Before being sentenced, both apologized and asked forgiveness of Abdullahi's mother and his father, Abdigafar Abdullahi-Salah.
"I pray for him every day," Potts said of the slain teen, who had escaped from war-torn Somali with his family. "Please forgive me for my reckless acts. . . . Don't hold a grudge, because I am deeply sorry for my actions."
Sierra, a Randolph High School student at the time of the shooting, also expressed remorse. "I just want to say I am sorry," he said as he looked at the grief-stricken parents. "As far as what happened, I send my condolences . . . I hope I find a way to act better and make better choices in the future."
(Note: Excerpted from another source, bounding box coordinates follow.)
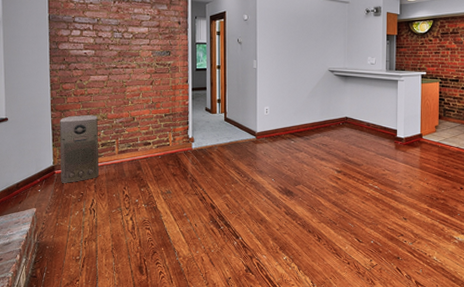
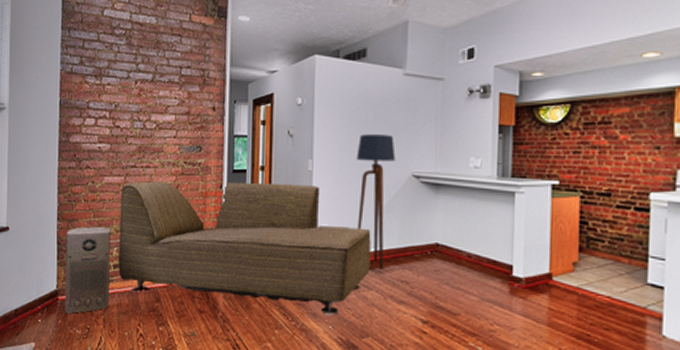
sofa: none [104,77,300,172] -> present [117,180,371,316]
floor lamp: none [289,41,317,136] -> present [356,134,396,268]

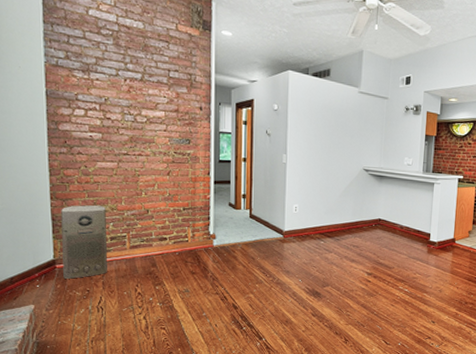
sofa: present [117,180,371,316] -> none [114,167,332,272]
floor lamp: present [356,134,396,268] -> none [321,136,351,237]

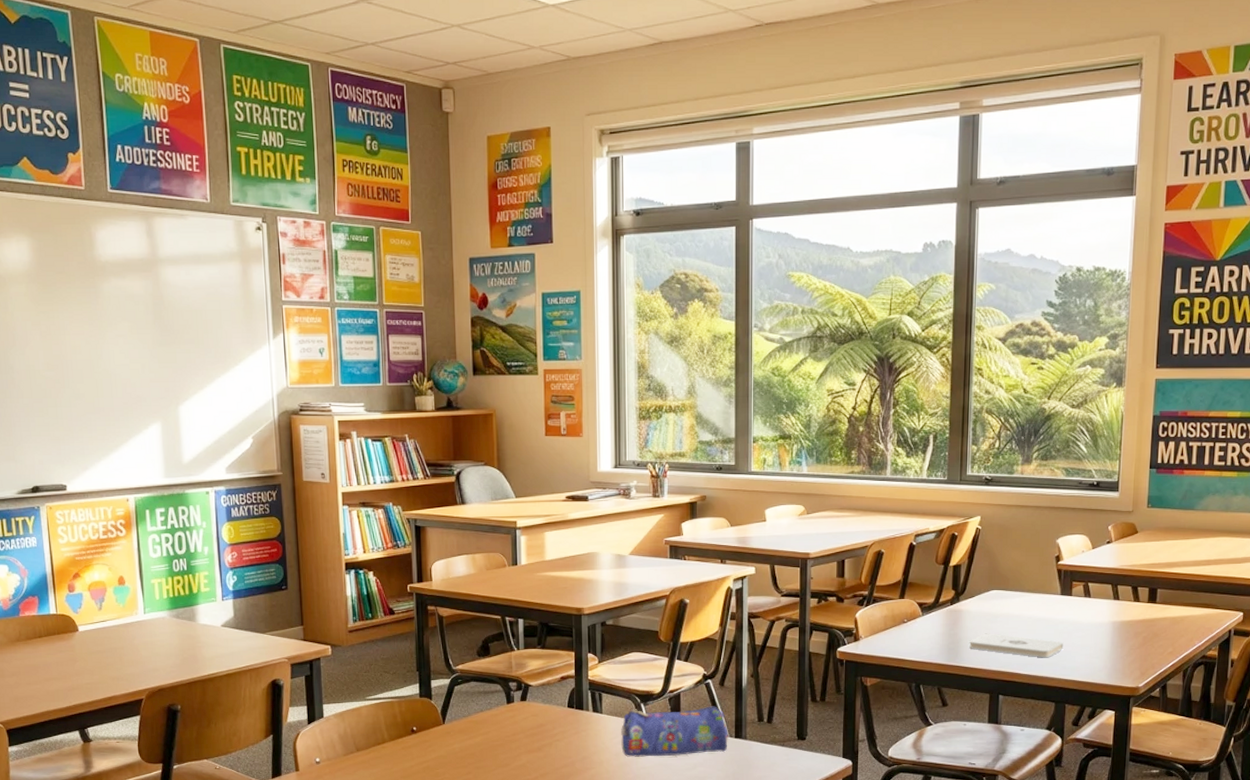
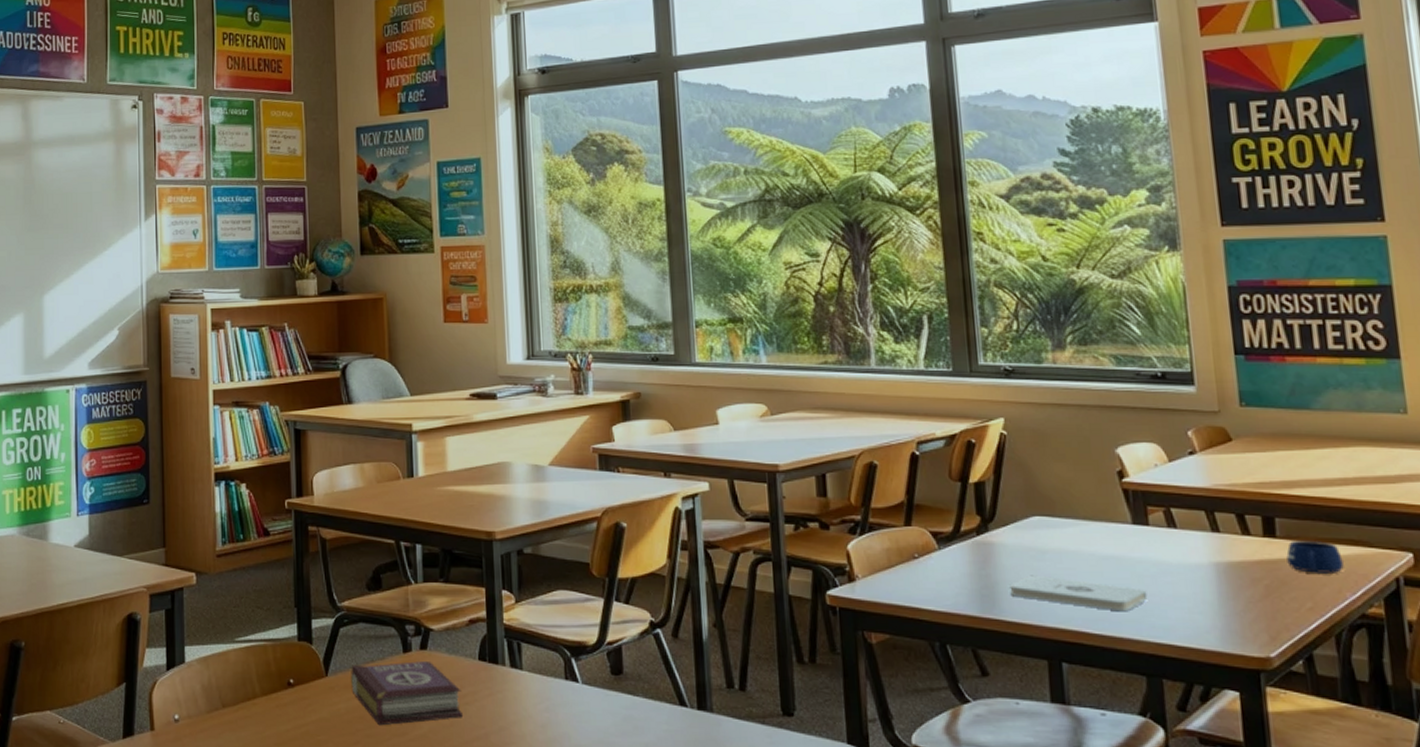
book: none [463,710,554,760] -> present [350,661,462,726]
pencil case: present [621,706,729,757] -> none [547,664,689,732]
mug: none [1160,604,1197,628] -> present [1286,539,1344,573]

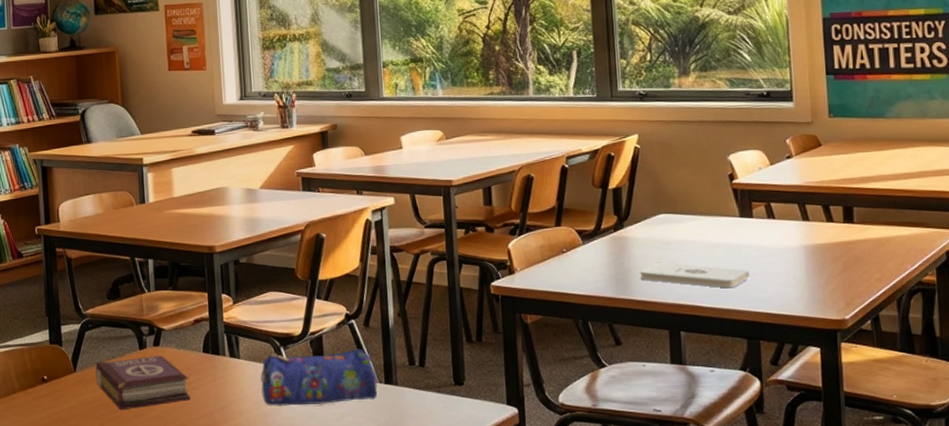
pencil case: none [547,664,689,732] -> present [260,348,378,406]
mug: present [1286,539,1344,573] -> none [861,224,906,250]

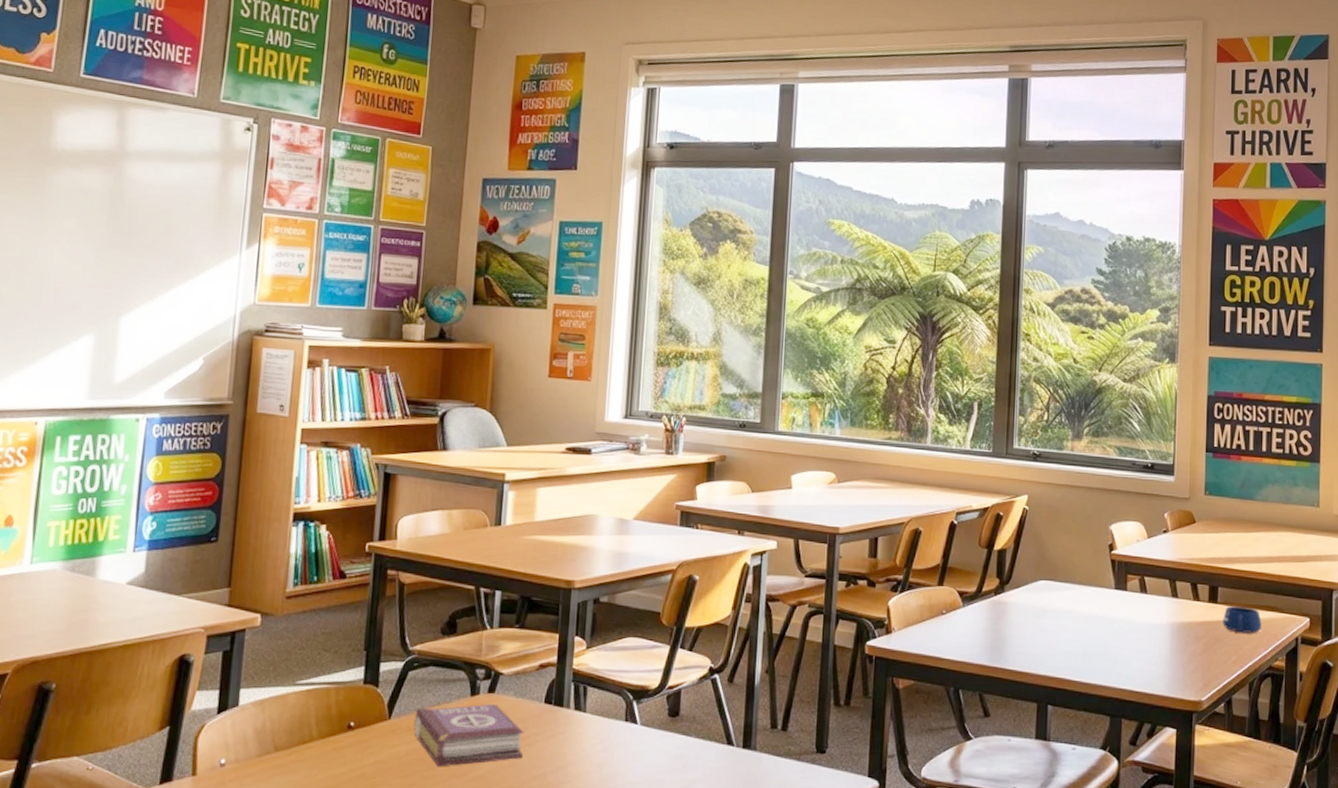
pencil case: present [260,348,378,406] -> none [605,707,736,770]
notepad: present [640,262,750,289] -> none [1015,630,1119,663]
mug: none [861,224,906,250] -> present [1223,605,1262,633]

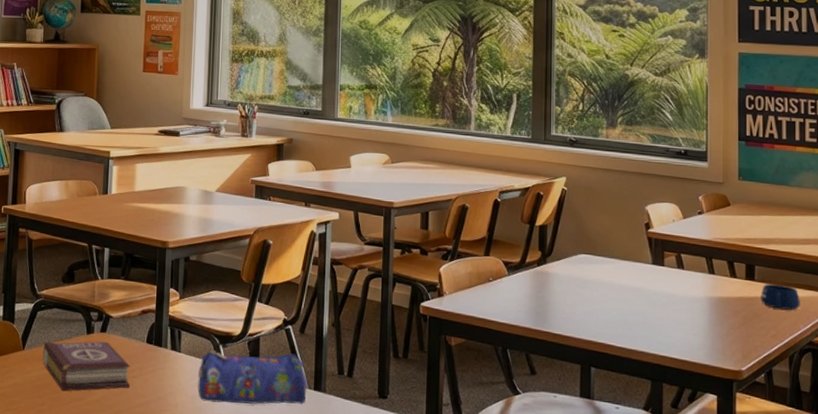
pencil case: none [605,707,736,770] -> present [197,350,308,405]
Speaking through a Somali interpreter, the victim's father said outside the courtroom that he did not approve of the sentence. He also said he wished Massachusetts had a death penalty because he cannot find peace as long as his son's killers remain alive.
"When someone kills somebody, the only way you can feel better or get peace of mind is when you know the other person got what he deserved and he got killed," the father said through the interpreter.
Abdullahi and a friend had left Peter's Park on Shawmut Avenue around 11:30 p.m. on June 25, 2006, when two people wearing dark, hooded sweat shirts opened fire, fatally wounding Abdullahi.
Authorities said that Abdullahi fell victim to heightened gang tensions in the South End at the time, and that the honors student was not involved in any gang activity.
"Abdirauf Abdullahi was an earnest, hardworking young man who had escaped a civil war only to die on Boston's streets," Conley said in a statement.